Please find every line in the records below that contains the word "interest", and copy it.

--------------------

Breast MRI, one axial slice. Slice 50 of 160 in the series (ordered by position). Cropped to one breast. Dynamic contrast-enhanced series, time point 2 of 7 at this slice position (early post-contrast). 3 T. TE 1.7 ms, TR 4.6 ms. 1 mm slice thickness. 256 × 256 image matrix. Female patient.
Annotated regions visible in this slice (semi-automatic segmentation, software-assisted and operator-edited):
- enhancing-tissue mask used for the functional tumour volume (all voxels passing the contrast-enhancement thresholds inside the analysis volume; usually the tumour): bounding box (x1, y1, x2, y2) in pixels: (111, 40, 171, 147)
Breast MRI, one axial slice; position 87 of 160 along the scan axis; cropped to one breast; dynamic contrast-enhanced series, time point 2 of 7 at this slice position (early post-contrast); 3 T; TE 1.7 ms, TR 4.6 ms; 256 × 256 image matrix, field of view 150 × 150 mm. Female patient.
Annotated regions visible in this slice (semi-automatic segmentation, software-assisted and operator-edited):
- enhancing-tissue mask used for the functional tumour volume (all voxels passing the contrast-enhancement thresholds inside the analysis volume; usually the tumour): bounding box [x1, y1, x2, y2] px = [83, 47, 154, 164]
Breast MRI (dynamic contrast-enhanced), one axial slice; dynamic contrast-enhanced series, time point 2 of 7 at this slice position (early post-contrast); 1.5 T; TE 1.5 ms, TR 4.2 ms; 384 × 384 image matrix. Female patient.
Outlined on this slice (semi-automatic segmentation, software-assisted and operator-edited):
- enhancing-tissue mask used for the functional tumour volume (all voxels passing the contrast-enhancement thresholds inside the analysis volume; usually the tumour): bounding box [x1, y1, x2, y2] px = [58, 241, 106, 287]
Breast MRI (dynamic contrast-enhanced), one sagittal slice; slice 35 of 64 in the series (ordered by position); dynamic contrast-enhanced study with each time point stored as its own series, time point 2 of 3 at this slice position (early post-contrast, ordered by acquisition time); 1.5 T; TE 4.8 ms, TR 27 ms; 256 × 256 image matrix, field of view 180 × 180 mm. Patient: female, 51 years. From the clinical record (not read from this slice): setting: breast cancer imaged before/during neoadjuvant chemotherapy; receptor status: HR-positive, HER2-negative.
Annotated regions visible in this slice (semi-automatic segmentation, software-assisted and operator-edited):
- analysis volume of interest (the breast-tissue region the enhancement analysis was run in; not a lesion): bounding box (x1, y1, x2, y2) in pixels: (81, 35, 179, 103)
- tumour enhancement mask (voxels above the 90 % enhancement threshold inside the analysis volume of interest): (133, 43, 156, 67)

--------------------

*Result for this task:*
- analysis volume of interest (the breast-tissue region the enhancement analysis was run in; not a lesion): bounding box (x1, y1, x2, y2) in pixels: (81, 35, 179, 103)
- tumour enhancement mask (voxels above the 90 % enhancement threshold inside the analysis volume of interest): (133, 43, 156, 67)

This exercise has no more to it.